The DOJ has even suggested the banks have been engaged in racketeering. Prosecutors may use RICO laws designed for taking down organized crime syndicates to prosecute these shady Wall Street firms.
The banks’ problems go beyond the prospect of prison time for the perpetrators and criminal fines, however.
Another of the troubles with running a years-long, well-organized, and widespread scheme in which banks cooperated with one another to stick it to their clients and other naive people speculating in the futures market is that it creates a large class of victims.
Now they eagerly await their opportunity to seek justice in civil court. And they can present citizen juries with numerous criminal convictions and mountains of evidence procured by the Justice Department. The civil liability for the banks involved could be enormous, particularly if punitive damages are involved.

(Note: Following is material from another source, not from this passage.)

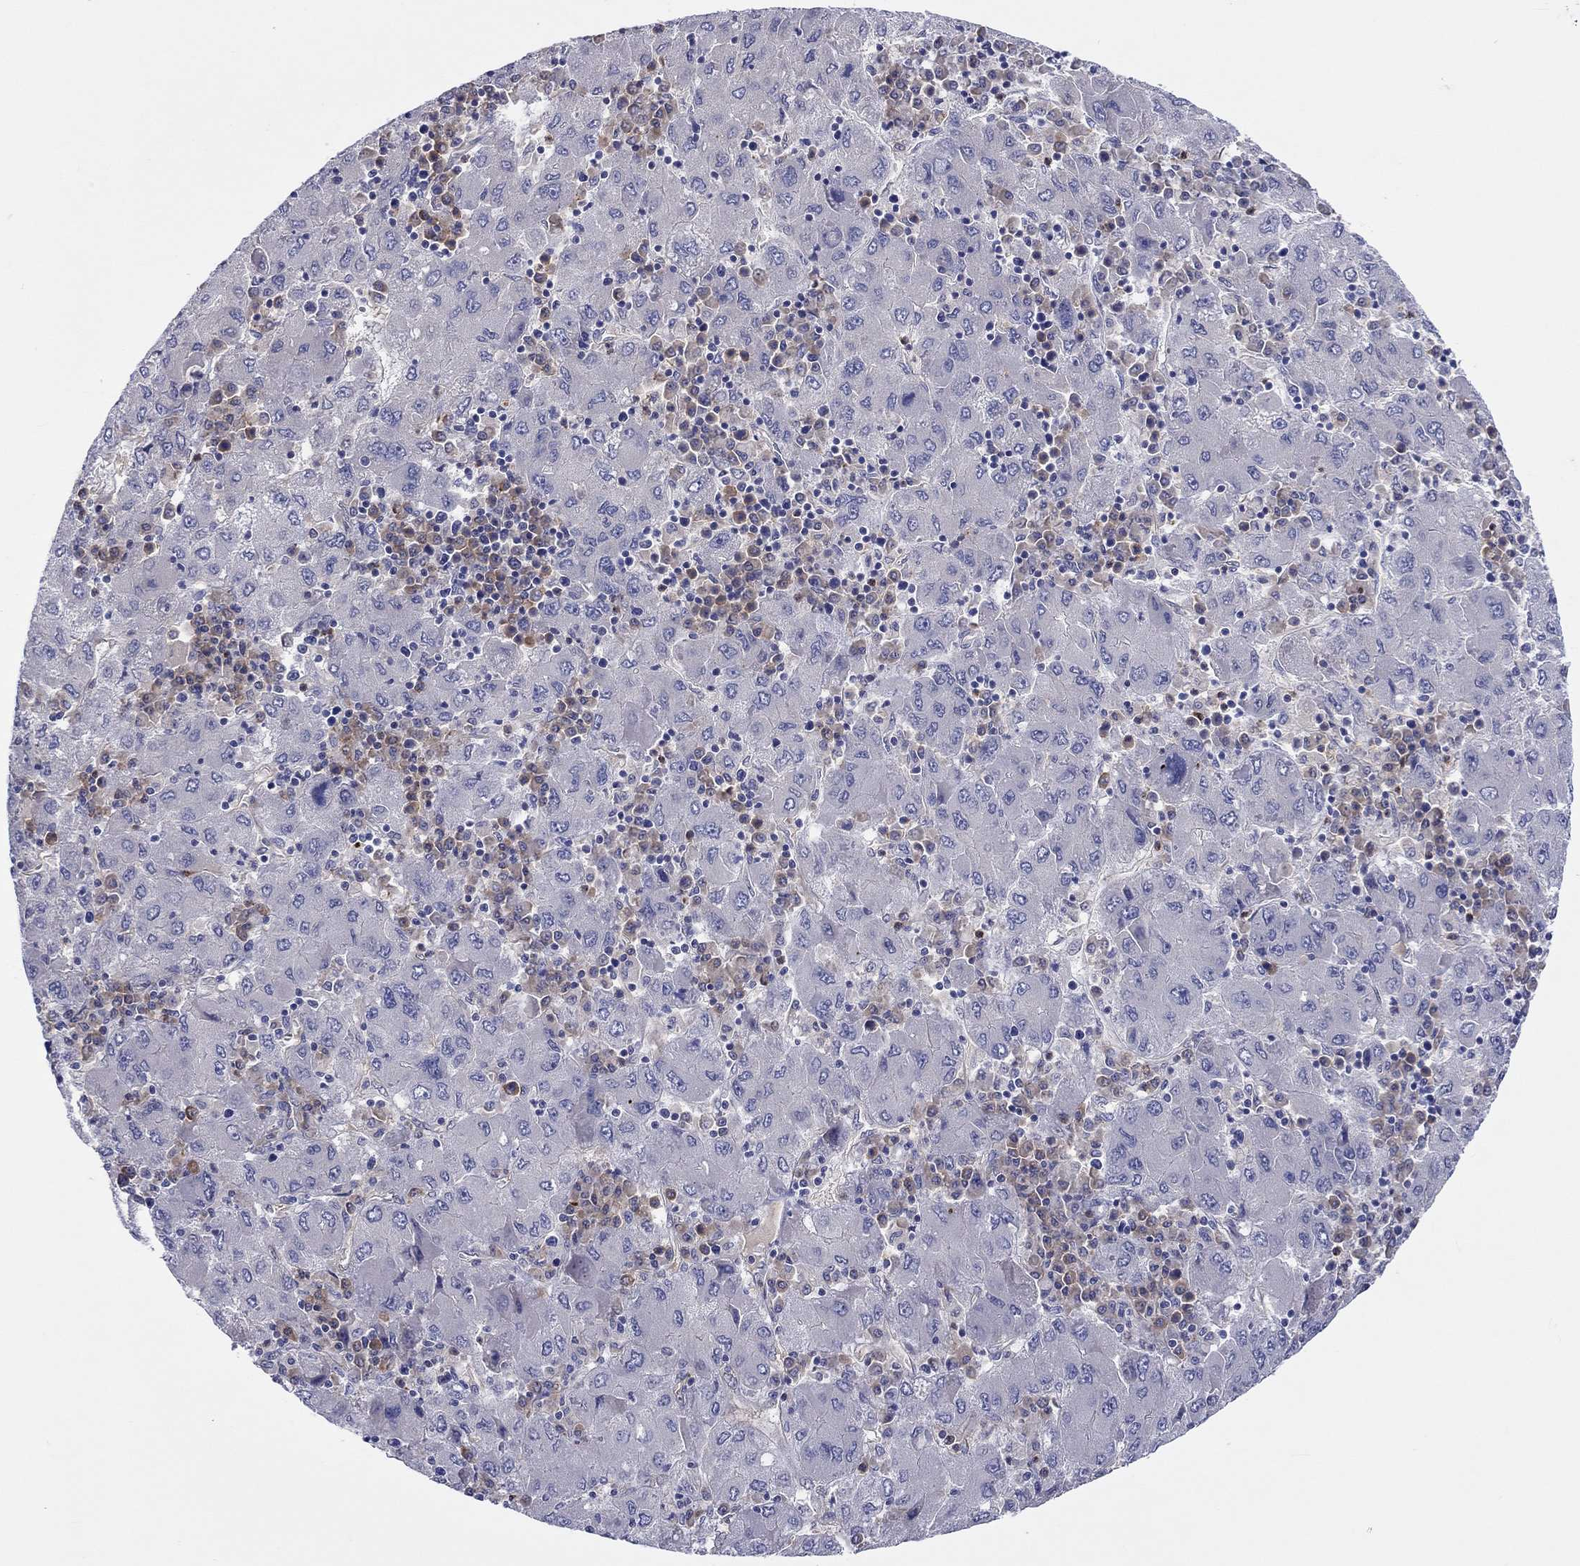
{"staining": {"intensity": "negative", "quantity": "none", "location": "none"}, "tissue": "liver cancer", "cell_type": "Tumor cells", "image_type": "cancer", "snomed": [{"axis": "morphology", "description": "Carcinoma, Hepatocellular, NOS"}, {"axis": "topography", "description": "Liver"}], "caption": "This image is of liver cancer (hepatocellular carcinoma) stained with IHC to label a protein in brown with the nuclei are counter-stained blue. There is no positivity in tumor cells. Brightfield microscopy of immunohistochemistry stained with DAB (3,3'-diaminobenzidine) (brown) and hematoxylin (blue), captured at high magnification.", "gene": "ABCG4", "patient": {"sex": "male", "age": 75}}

There are multiple class action suits underway:
London Silver Fixing: A handful of major banks were involved in a scheme to rig the London Silver “Fix” – a key benchmark price. This class action will likely include any person who purchased or sold silver during the class period which was from 2009 - 2015 approximately.
This includes people who invested in physical silver coins, rounds, and bars during that time.
Deutsche Bank already settled and agreed to pay $38 million. However, none of these funds are being dispersed yet. The litigation against a group of other bullion banks is ongoing.
The case against these other banks is still in the discovery stage, which means it could be some time – perhaps a few years – before a verdict (or settlement) is reached and damages are awarded.
The remaining banks could wind up getting hit harder than Deutsche Bank because Deutsche was the first to settle and agree to cooperate.
Price Spoofing – JPMorgan: Plaintiffs are suing JPMorgan Chase specifically for rigging metals prices in the futures markets, but their suit is currently "stayed." The Justice Department has asked the court to delay the civil proceedings while the bank remains under criminal investigation.
The delay may frustrate some investors, but it definitely has a silver lining. The evidence and results of the DOJ criminal prosecution will be very helpful to plaintiffs.
At the moment, it looks like this class will be limited to people who were hurt trading precious metals future contracts (gold, silver, platinum, and palladium), not physical metal -- but the case may be expanded in the future.
Price Spoofing – Bank of America: This private suit follows BofA’s $25 million settlement with the Justice Department.
Like the JPMorgan litigation, the class also appears as if it will be limited to futures market participants only.
While the conclusion of these cases may be years away, metals investors with a potential claim should gather and hang on to transaction records for any purchases and sales during the past decade. Those would be needed later to demonstrate you are a member of the class and file a claim in any settlement.
Down the road (probably years), we expect there will be websites and procedures set up to help people join the class and receive any settlements due.
Money Metals Exchange remains committed to following this story closely and keeping our readers posted.